Note: This story was published in Prairie Times a few years ago.
Like Father, Like Son, Like Grandson
True American Sportsmen
When my husband was in eighth grade he played basketball at a private school. His teachers were very strict but made him what he is today, I’m pretty sure. But he also had a mom who was concerned with his grades. Three cheers for mom, right? But then she got a note from one of the strict teachers who informed her that basketball was endangering his grades. Big game coming up. Big tension in the house. Basketball lost to Mom and the teachers and one young boy was devastated. Many years later she told me about it because he never could.
Fast forward to our number one son, a baseball player. He truly loved this favorite American pastime as we did. He was a popular player and had his dad for a coach.
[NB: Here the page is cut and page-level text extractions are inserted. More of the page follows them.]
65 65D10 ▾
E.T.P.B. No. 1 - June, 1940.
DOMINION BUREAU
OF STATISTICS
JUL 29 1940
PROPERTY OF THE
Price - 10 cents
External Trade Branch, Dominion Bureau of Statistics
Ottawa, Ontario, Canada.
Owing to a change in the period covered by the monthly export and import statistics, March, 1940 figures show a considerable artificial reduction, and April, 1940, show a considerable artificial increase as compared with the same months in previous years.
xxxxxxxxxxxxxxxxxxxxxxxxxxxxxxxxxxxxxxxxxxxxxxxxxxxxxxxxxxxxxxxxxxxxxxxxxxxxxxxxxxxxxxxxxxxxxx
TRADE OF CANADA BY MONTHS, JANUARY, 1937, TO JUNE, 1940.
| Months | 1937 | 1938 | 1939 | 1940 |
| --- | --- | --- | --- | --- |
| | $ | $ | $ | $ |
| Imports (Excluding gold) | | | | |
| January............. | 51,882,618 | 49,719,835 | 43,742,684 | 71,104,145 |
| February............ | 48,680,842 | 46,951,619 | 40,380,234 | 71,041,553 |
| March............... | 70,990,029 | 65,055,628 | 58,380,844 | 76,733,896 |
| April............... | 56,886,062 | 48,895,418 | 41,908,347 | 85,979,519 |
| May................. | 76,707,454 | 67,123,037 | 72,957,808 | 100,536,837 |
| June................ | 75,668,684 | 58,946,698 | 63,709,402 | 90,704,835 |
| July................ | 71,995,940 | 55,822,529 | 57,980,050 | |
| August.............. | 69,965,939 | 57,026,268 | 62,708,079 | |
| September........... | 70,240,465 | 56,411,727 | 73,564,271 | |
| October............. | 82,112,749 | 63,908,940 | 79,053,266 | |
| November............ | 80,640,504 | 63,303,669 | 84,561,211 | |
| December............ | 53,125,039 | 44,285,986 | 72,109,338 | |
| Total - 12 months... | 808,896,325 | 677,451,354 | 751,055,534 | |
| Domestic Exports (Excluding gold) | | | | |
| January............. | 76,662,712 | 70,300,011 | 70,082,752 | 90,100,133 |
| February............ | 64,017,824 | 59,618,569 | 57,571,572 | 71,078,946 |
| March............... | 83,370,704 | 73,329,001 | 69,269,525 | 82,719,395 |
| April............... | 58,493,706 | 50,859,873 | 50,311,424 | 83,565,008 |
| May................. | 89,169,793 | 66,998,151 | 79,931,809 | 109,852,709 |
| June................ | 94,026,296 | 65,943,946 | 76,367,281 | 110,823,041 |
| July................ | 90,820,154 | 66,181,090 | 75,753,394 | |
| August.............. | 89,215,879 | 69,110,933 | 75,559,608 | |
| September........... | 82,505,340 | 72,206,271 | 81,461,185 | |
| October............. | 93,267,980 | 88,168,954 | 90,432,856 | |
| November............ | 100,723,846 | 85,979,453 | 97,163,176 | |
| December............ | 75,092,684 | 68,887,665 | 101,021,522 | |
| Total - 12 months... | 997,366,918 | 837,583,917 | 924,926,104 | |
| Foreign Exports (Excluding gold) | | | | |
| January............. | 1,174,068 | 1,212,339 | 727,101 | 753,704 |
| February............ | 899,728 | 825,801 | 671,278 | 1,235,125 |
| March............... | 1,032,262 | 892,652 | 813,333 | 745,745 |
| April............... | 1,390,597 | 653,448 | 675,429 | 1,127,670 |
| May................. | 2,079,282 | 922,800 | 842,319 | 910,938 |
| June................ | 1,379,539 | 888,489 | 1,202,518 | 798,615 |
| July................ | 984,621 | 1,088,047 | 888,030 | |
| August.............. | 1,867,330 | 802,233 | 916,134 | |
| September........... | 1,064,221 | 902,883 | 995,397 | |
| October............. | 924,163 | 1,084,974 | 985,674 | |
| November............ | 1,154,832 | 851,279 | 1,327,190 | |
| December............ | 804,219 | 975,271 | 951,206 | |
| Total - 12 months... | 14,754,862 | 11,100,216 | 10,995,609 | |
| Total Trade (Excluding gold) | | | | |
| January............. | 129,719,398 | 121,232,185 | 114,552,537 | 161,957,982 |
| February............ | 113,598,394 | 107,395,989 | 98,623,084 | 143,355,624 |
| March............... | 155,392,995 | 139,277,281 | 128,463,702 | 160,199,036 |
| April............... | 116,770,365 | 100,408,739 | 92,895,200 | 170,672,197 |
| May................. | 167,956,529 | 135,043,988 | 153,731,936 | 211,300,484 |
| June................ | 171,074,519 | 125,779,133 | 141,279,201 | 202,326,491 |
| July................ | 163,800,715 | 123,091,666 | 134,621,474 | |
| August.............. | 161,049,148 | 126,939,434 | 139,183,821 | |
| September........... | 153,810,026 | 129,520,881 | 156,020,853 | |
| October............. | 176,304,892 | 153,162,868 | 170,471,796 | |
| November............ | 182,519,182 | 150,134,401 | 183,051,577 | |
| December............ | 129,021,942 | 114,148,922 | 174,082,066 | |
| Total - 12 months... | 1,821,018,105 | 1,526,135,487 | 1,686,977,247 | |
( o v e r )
What could be better? Many times he came through for Dad and the team and glory rose all ‘round. Until the day that has assumed the mantle of Casey at the Bat for us. Remember that old poem about the hero of Mudville? Until he struck out. All hopes were pinned on our son that day just as the hopes of Mudville were pinned on Casey.
“Get ‘em!” his teammates hollered. Lots of chatter from the outfield. My eyes and his brothers were all glued to our favorite batter. We just knew he could do it. He was a team player, and a good kid – who struck out. On the ride home our new maxi-van was barely able to hold the grief and this mother wanted to cradle her baby so badly and could not.
Pull the story into the present and another star has been born. Mr. Personality. The male heir. Funny, scary smart, and, best of all to Mom and Grandma, tenderhearted. Well, except when it comes to teasing his sister, but that’s a brother for you. It’s a kid thing. And then one summer our star faced a challenge that rocked our world. He had to absorb, cope, think about and rally against a perceived injustice. Tie score, worthy opponents(and a bit cocky), and a chance to break a tie to win against a team with no losses. It was beyond tense.
“You can do this, bud!” His mother yelled and I was so nervous for him I was speechless.
His grandfather was keeping score and I looked over to see him squirm in his fancy lawn chair. He rubbed his legs like he always does when he’s tense and excited.
Sam clobbered the ball and got to first. One man ahead of him on second and then the ball was clobbered again and they were off. Our boy rounds third like a locomotive and heads for home. Where chaos reined. Dust all over the place, an outfielder hum-chucking the ball for home plate. The player just ahead of Sam scoring, parents on their feet cheering, and the opposing team’s itty bitty catcher smack in the way. Sam’s way.
Do you know how hard it is to stop a locomotive? You do? Then you know Sam couldn’t stop. With every sense dedicated to scoring and his judgment on call, he spotted the prize and decided not to slide. He did not intentionally do it but he took the itty bitty catcher out at the knees.
CRASH! Down went the poor guy and outrage exploded.
On their side for the turtle-on-its-back catcher. On our side for Sam who was suddenly caught up in a melee that got him thrown out of the game and threatened with suspension. “Yer Out!” the umpire screeched. Just like Casey in Mudville. Our boy with a red face and Niagara Falls wanting to spill from his eyes on the humiliating walk to the dugout. And this time a mom as well as a grandma who could not cuddle their baby.
With all this drama and with a head full of memories all I can say is, there was more love in that van ride home than I’ve seen anywhere in a long time. And I’m sure there was the same on the ride home for the other team’s catcher. These were our boys, on both sides, needing every bit of understanding we could give them.
Some things are so hard. But our choice in the tough times is to rage on or to hope. And for our family’s part, we went with hope. You won’t fail if you aren’t out there playing, but you won’t win, either. In the true spirit of American sportsmanship we keep on trying and hoping.